THE TASK
Turn the whole listing below into a Markdown table with two columns, Row and Line. Number each line and leave out the blank ones.

INFORMATION GIVEN
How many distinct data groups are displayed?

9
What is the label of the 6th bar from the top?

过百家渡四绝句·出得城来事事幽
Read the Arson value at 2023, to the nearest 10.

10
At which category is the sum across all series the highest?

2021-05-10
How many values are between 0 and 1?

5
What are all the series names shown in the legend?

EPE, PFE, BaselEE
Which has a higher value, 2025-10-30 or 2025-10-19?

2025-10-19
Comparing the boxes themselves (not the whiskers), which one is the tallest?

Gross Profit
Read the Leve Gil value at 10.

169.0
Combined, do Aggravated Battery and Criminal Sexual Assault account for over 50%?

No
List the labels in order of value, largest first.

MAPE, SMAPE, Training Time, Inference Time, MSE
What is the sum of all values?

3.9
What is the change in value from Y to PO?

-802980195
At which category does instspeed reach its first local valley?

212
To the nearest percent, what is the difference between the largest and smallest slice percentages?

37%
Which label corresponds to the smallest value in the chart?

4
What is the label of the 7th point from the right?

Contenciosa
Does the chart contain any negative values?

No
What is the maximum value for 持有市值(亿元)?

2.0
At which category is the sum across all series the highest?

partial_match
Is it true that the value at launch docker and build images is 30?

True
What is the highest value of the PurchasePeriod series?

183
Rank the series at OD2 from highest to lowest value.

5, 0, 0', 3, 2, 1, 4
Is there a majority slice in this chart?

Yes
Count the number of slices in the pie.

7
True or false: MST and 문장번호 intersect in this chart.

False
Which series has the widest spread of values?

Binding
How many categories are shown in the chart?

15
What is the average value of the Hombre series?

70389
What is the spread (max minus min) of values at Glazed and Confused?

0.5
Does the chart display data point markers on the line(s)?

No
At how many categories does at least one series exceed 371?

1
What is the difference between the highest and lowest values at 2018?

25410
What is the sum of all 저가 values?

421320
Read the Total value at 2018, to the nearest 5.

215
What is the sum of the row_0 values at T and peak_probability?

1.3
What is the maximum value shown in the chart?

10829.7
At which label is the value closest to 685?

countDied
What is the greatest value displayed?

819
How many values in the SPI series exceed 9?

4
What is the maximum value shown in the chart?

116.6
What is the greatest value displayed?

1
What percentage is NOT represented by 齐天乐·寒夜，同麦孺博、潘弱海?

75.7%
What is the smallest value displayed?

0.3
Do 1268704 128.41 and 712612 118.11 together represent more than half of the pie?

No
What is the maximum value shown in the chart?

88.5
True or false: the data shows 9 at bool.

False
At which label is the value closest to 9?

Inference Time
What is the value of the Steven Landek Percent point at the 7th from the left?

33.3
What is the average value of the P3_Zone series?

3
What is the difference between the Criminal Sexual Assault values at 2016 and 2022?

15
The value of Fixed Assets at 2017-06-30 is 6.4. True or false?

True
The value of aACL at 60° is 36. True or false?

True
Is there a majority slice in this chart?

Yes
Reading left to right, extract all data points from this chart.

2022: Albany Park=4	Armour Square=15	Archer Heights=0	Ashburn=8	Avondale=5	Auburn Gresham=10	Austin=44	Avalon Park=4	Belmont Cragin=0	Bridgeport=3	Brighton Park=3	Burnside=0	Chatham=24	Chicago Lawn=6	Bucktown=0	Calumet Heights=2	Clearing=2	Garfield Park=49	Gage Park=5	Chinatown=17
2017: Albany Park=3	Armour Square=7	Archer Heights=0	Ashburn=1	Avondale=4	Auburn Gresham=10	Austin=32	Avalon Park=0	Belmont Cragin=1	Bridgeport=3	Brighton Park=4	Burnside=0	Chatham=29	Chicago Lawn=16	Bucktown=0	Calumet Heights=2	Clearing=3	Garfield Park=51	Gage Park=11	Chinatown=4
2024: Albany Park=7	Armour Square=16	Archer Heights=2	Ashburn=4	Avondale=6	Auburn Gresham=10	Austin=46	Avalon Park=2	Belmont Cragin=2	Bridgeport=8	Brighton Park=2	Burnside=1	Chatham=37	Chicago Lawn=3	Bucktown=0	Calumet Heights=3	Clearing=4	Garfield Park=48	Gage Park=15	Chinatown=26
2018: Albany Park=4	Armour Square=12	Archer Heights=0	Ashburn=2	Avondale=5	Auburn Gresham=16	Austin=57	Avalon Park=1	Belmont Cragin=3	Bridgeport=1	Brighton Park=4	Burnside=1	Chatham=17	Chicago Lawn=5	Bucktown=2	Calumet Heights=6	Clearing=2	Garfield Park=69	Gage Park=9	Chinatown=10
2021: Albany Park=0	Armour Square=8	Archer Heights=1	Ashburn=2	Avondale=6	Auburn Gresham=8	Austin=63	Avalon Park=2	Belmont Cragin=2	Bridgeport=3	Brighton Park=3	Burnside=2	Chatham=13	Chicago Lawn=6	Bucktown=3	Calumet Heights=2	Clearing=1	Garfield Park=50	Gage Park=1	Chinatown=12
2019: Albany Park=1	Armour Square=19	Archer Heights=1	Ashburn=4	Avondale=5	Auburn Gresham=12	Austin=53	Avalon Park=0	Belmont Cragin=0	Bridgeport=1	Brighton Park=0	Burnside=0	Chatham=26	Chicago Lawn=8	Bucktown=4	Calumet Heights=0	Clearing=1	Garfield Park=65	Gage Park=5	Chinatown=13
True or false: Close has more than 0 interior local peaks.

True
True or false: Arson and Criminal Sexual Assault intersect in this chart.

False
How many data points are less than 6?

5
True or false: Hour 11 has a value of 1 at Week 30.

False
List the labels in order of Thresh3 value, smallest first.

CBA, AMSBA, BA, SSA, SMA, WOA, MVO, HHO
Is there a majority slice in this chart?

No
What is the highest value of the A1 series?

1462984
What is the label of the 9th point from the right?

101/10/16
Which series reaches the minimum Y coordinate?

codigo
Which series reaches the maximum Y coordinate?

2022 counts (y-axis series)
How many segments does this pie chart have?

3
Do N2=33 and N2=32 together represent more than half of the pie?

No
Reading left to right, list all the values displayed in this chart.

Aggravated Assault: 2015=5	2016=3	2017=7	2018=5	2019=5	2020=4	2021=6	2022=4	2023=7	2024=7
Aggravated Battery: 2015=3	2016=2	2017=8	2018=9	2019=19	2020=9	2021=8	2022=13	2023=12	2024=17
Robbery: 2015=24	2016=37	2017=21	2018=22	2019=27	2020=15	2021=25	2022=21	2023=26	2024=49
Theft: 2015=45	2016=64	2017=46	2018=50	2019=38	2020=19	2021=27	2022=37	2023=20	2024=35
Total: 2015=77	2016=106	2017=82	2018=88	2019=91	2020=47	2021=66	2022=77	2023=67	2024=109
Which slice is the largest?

WRITTEN RESPONSE
| Row | Line |
|---|---|
| 1 | How many distinct data groups are displayed? |
| 2 | 9 |
| 3 | What is the label of the 6th bar from the top? |
| 4 | 过百家渡四绝句·出得城来事事幽 |
| 5 | Read the Arson value at 2023, to the nearest 10. |
| 6 | 10 |
| 7 | At which category is the sum across all series the highest? |
| 8 | 2021-05-10 |
| 9 | How many values are between 0 and 1? |
| 10 | 5 |
| 11 | What are all the series names shown in the legend? |
| 12 | EPE, PFE, BaselEE |
| 13 | Which has a higher value, 2025-10-30 or 2025-10-19? |
| 14 | 2025-10-19 |
| 15 | Comparing the boxes themselves (not the whiskers), which one is the tallest? |
| 16 | Gross Profit |
| 17 | Read the Leve Gil value at 10. |
| 18 | 169.0 |
| 19 | Combined, do Aggravated Battery and Criminal Sexual Assault account for over 50%? |
| 20 | No |
| 21 | List the labels in order of value, largest first. |
| 22 | MAPE, SMAPE, Training Time, Inference Time, MSE |
| 23 | What is the sum of all values? |
| 24 | 3.9 |
| 25 | What is the change in value from Y to PO? |
| 26 | -802980195 |
| 27 | At which category does instspeed reach its first local valley? |
| 28 | 212 |
| 29 | To the nearest percent, what is the difference between the largest and smallest slice percentages? |
| 30 | 37% |
| 31 | Which label corresponds to the smallest value in the chart? |
| 32 | 4 |
| 33 | What is the label of the 7th point from the right? |
| 34 | Contenciosa |
| 35 | Does the chart contain any negative values? |
| 36 | No |
| 37 | What is the maximum value for 持有市值(亿元)? |
| 38 | 2.0 |
| 39 | At which category is the sum across all series the highest? |
| 40 | partial_match |
| 41 | Is it true that the value at launch docker and build images is 30? |
| 42 | True |
| 43 | What is the highest value of the PurchasePeriod series? |
| 44 | 183 |
| 45 | Rank the series at OD2 from highest to lowest value. |
| 46 | 5, 0, 0', 3, 2, 1, 4 |
| 47 | Is there a majority slice in this chart? |
| 48 | Yes |
| 49 | Count the number of slices in the pie. |
| 50 | 7 |
| 51 | True or false: MST and 문장번호 intersect in this chart. |
| 52 | False |
| 53 | Which series has the widest spread of values? |
| 54 | Binding |
| 55 | How many categories are shown in the chart? |
| 56 | 15 |
| 57 | What is the average value of the Hombre series? |
| 58 | 70389 |
| 59 | What is the spread (max minus min) of values at Glazed and Confused? |
| 60 | 0.5 |
| 61 | Does the chart display data point markers on the line(s)? |
| 62 | No |
| 63 | At how many categories does at least one series exceed 371? |
| 64 | 1 |
| 65 | What is the difference between the highest and lowest values at 2018? |
| 66 | 25410 |
| 67 | What is the sum of all 저가 values? |
| 68 | 421320 |
| 69 | Read the Total value at 2018, to the nearest 5. |
| 70 | 215 |
| 71 | What is the sum of the row_0 values at T and peak_probability? |
| 72 | 1.3 |
| 73 | What is the maximum value shown in the chart? |
| 74 | 10829.7 |
| 75 | At which label is the value closest to 685? |
| 76 | countDied |
| 77 | What is the greatest value displayed? |
| 78 | 819 |
| 79 | How many values in the SPI series exceed 9? |
| 80 | 4 |
| 81 | What is the maximum value shown in the chart? |
| 82 | 116.6 |
| 83 | What is the greatest value displayed? |
| 84 | 1 |
| 85 | What percentage is NOT represented by 齐天乐·寒夜，同麦孺博、潘弱海? |
| 86 | 75.7% |
| 87 | What is the smallest value displayed? |
| 88 | 0.3 |
| 89 | Do 1268704 128.41 and 712612 118.11 together represent more than half of the pie? |
| 90 | No |
| 91 | What is the maximum value shown in the chart? |
| 92 | 88.5 |
| 93 | True or false: the data shows 9 at bool. |
| 94 | False |
| 95 | At which label is the value closest to 9? |
| 96 | Inference Time |
| 97 | What is the value of the Steven Landek Percent point at the 7th from the left? |
| 98 | 33.3 |
| 99 | What is the average value of the P3_Zone series? |
| 100 | 3 |
| 101 | What is the difference between the Criminal Sexual Assault values at 2016 and 2022? |
| 102 | 15 |
| 103 | The value of Fixed Assets at 2017-06-30 is 6.4. True or false? |
| 104 | True |
| 105 | The value of aACL at 60° is 36. True or false? |
| 106 | True |
| 107 | Is there a majority slice in this chart? |
| 108 | Yes |
| 109 | Reading left to right, extract all data points from this chart. |
| 110 | 2022: Albany Park=4	Armour Square=15	Archer Heights=0	Ashburn=8	Avondale=5	Auburn Gresham=10	Austin=44	Avalon Park=4	Belmont Cragin=0	Bridgeport=3	Brighton Park=3	Burnside=0	Chatham=24	Chicago Lawn=6	Bucktown=0	Calumet Heights=2	Clearing=2	Garfield Park=49	Gage Park=5	Chinatown=17 |
| 111 | 2017: Albany Park=3	Armour Square=7	Archer Heights=0	Ashburn=1	Avondale=4	Auburn Gresham=10	Austin=32	Avalon Park=0	Belmont Cragin=1	Bridgeport=3	Brighton Park=4	Burnside=0	Chatham=29	Chicago Lawn=16	Bucktown=0	Calumet Heights=2	Clearing=3	Garfield Park=51	Gage Park=11	Chinatown=4 |
| 112 | 2024: Albany Park=7	Armour Square=16	Archer Heights=2	Ashburn=4	Avondale=6	Auburn Gresham=10	Austin=46	Avalon Park=2	Belmont Cragin=2	Bridgeport=8	Brighton Park=2	Burnside=1	Chatham=37	Chicago Lawn=3	Bucktown=0	Calumet Heights=3	Clearing=4	Garfield Park=48	Gage Park=15	Chinatown=26 |
| 113 | 2018: Albany Park=4	Armour Square=12	Archer Heights=0	Ashburn=2	Avondale=5	Auburn Gresham=16	Austin=57	Avalon Park=1	Belmont Cragin=3	Bridgeport=1	Brighton Park=4	Burnside=1	Chatham=17	Chicago Lawn=5	Bucktown=2	Calumet Heights=6	Clearing=2	Garfield Park=69	Gage Park=9	Chinatown=10 |
| 114 | 2021: Albany Park=0	Armour Square=8	Archer Heights=1	Ashburn=2	Avondale=6	Auburn Gresham=8	Austin=63	Avalon Park=2	Belmont Cragin=2	Bridgeport=3	Brighton Park=3	Burnside=2	Chatham=13	Chicago Lawn=6	Bucktown=3	Calumet Heights=2	Clearing=1	Garfield Park=50	Gage Park=1	Chinatown=12 |
| 115 | 2019: Albany Park=1	Armour Square=19	Archer Heights=1	Ashburn=4	Avondale=5	Auburn Gresham=12	Austin=53	Avalon Park=0	Belmont Cragin=0	Bridgeport=1	Brighton Park=0	Burnside=0	Chatham=26	Chicago Lawn=8	Bucktown=4	Calumet Heights=0	Clearing=1	Garfield Park=65	Gage Park=5	Chinatown=13 |
| 116 | True or false: Close has more than 0 interior local peaks. |
| 117 | True |
| 118 | True or false: Arson and Criminal Sexual Assault intersect in this chart. |
| 119 | False |
| 120 | How many data points are less than 6? |
| 121 | 5 |
| 122 | True or false: Hour 11 has a value of 1 at Week 30. |
| 123 | False |
| 124 | List the labels in order of Thresh3 value, smallest first. |
| 125 | CBA, AMSBA, BA, SSA, SMA, WOA, MVO, HHO |
| 126 | Is there a majority slice in this chart? |
| 127 | No |
| 128 | What is the highest value of the A1 series? |
| 129 | 1462984 |
| 130 | What is the label of the 9th point from the right? |
| 131 | 101/10/16 |
| 132 | Which series reaches the minimum Y coordinate? |
| 133 | codigo |
| 134 | Which series reaches the maximum Y coordinate? |
| 135 | 2022 counts (y-axis series) |
| 136 | How many segments does this pie chart have? |
| 137 | 3 |
| 138 | Do N2=33 and N2=32 together represent more than half of the pie? |
| 139 | No |
| 140 | Reading left to right, list all the values displayed in this chart. |
| 141 | Aggravated Assault: 2015=5	2016=3	2017=7	2018=5	2019=5	2020=4	2021=6	2022=4	2023=7	2024=7 |
| 142 | Aggravated Battery: 2015=3	2016=2	2017=8	2018=9	2019=19	2020=9	2021=8	2022=13	2023=12	2024=17 |
| 143 | Robbery: 2015=24	2016=37	2017=21	2018=22	2019=27	2020=15	2021=25	2022=21	2023=26	2024=49 |
| 144 | Theft: 2015=45	2016=64	2017=46	2018=50	2019=38	2020=19	2021=27	2022=37	2023=20	2024=35 |
| 145 | Total: 2015=77	2016=106	2017=82	2018=88	2019=91	2020=47	2021=66	2022=77	2023=67	2024=109 |
| 146 | Which slice is the largest? |